» Task 1: Check each statement against the forum thread about the 1939 Hawthorne twinbar bicycles, and answer yes or no. Support each answer by quoting the words of the thread that settle it. (a) The CWC has fender flips on both the front and rear fender. (b) Snyder used chrome steel truss bars. (c) The 39 Hawthorne twinbar was built over several years.
» Task 2: Carry the forum thread about the 1939 Hawthorne twinbar bicycles forward from its last sentence.

Thanks in advance. Very Happy Holidays to you and yours.




I believe now owned by Joe M in PA. Might be wrong



My restored 39 CWC.



Brant's restored CWC.



Kickstand3's over painted CWC.



Chestnut Hollow's Jerry P's King Pin Snyder.



Unknown to me.



Harry Ward's restored Snyder.



Unknown to me. Ann Arbor Winner.



Unknown to me.



John A's Snyder.



Unknown to me, this was a Long Beach Cyclone Coaster Ride.



Jim F's Snyder.



Joe M in PA. CWC in fore ground, Snyder in back.



Recent find Snyder.



Unknown to me.


----------



## Frank and Pam Skid Kings (Nov 29, 2019)

What's the obvious differences ? Chain ring, or just serial number ? They all look same to my untrained eye.


----------



## Freqman1 (Nov 29, 2019)

Unknown Ann Arbor is @Oldbikes


----------



## Freqman1 (Nov 29, 2019)

I briefly studied these and I agree with your assessment. I also think there was more color variety with the CWC than Snyder. Of course either could have the CWC Shockmaster fork. V/r Shawn


----------



## CWCMAN (Nov 29, 2019)

I'm guessing that the Snyder's twin bar continues underneath the BB and the CWC does not ?

Bike pic 8 and 14 are the same bike.

Also Joe's bike in Pic 1 and 13 looks like the same bike to me.


----------



## saladshooter (Nov 29, 2019)

Here is another pic of Joe Mik's pair. It doesn't appear the bars continue under the BB.





CWCMAN said:


> I'm guessing that the Snyder's twin bar continues underneath the BB and the CWC does not ?
> 
> Bike pic 8 and 14 are the same.
> 
> Also Joe's bike in Pic 1 and 13 looks the same to me.


----------



## CWCMAN (Nov 29, 2019)

Is the Snyder frame the same as above on the BB?


----------



## 39zep (Nov 29, 2019)

frankandpam said:


> What's the obvious differences ? Chain ring, or just serial number ? They all look same to my untrained eye.



The 39 Hawthorne twinbar is one of the more complicated bikes out there. It was a one year only bike but two manufacturers. Even the fine print of the ad will tell you your bike is coming from New York or Cleveland. Easiest way to tell is the CWC has fender flips on both the front and rear fender. Snyder rear is straight. Also the fender bridge is straight on a CWC, Snyder is curved. Snyder fender braces have less of a curve to them. Snyder used aluminum truss bars(also came in two sizes) compared to chrome steel for CWC. There are a few others including sprockets, but that's the down and dirty details.

» Supplied records:
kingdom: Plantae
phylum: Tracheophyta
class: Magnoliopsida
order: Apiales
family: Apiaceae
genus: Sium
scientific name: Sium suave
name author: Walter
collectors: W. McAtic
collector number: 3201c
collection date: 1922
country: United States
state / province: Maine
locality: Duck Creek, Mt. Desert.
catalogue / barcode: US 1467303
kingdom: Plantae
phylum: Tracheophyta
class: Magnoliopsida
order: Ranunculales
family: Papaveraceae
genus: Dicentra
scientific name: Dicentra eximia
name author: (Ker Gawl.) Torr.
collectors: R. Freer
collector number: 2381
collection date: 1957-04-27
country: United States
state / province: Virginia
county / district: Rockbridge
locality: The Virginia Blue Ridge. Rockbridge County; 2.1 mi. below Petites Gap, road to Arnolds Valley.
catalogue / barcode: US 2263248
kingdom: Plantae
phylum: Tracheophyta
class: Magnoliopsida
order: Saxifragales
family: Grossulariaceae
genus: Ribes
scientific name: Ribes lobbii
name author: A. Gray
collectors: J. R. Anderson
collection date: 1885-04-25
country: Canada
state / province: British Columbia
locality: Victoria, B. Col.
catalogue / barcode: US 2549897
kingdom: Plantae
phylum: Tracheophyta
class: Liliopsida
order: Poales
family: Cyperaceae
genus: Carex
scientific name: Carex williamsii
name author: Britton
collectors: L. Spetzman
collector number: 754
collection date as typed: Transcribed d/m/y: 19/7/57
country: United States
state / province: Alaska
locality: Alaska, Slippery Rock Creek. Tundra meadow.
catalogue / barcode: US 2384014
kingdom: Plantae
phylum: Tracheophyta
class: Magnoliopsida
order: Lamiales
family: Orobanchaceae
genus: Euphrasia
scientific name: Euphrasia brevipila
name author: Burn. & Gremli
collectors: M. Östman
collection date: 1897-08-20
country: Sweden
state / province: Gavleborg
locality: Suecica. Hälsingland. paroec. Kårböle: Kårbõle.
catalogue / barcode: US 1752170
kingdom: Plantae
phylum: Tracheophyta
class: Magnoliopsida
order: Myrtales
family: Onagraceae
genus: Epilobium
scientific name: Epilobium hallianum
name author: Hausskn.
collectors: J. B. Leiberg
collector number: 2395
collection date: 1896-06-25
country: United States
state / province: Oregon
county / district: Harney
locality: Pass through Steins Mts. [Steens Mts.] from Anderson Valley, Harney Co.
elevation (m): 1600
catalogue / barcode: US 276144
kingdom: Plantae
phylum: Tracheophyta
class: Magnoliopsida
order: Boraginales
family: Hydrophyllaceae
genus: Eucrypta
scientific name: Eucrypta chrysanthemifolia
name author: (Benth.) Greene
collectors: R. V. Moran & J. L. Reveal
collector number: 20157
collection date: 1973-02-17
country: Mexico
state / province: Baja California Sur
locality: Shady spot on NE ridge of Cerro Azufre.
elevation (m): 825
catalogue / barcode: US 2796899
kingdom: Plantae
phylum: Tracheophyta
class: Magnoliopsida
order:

» Answer 1:
(a) Yes: "Easiest way to tell is the CWC has fender flips on both the front and rear fender."
(b) No: "Snyder used aluminum truss bars(also came in two sizes) compared to chrome steel for CWC."
(c) No: "It was a one year only bike but two manufacturers."

» Answer 2:
----------



## 39zep (Nov 29, 2019)

CWCMAN said:


> Is the Snyder frame the same as above on the BB?



Yes, The CWC and Snyder frames intersect into the Pedal crank.


----------



## CWCMAN (Nov 29, 2019)

I have more questions then answers but I'm also learning as we go. Great stuff.


----------



## 39zep (Nov 29, 2019)

Freqman1 said:


> I briefly studied these and I agree with your assessment. I also think there was more color variety with the CWC than Snyder. Of course either could have the CWC Shockmaster fork. V/r Shawn



Thanks Shawn, I knew they came in the standard black, red and blue up until about 6 months ago. When I pulled the primer off my CWC frame I found it was originally wheat with black head and also saw the green on green that nickinator sold. I'm trying to confirm with jafco(who bought it) if its a CWC or Snyder. Happy Holidays!    Update...JAFCO's green on green is a Snyder.


----------



## Kickstand3 (Nov 29, 2019)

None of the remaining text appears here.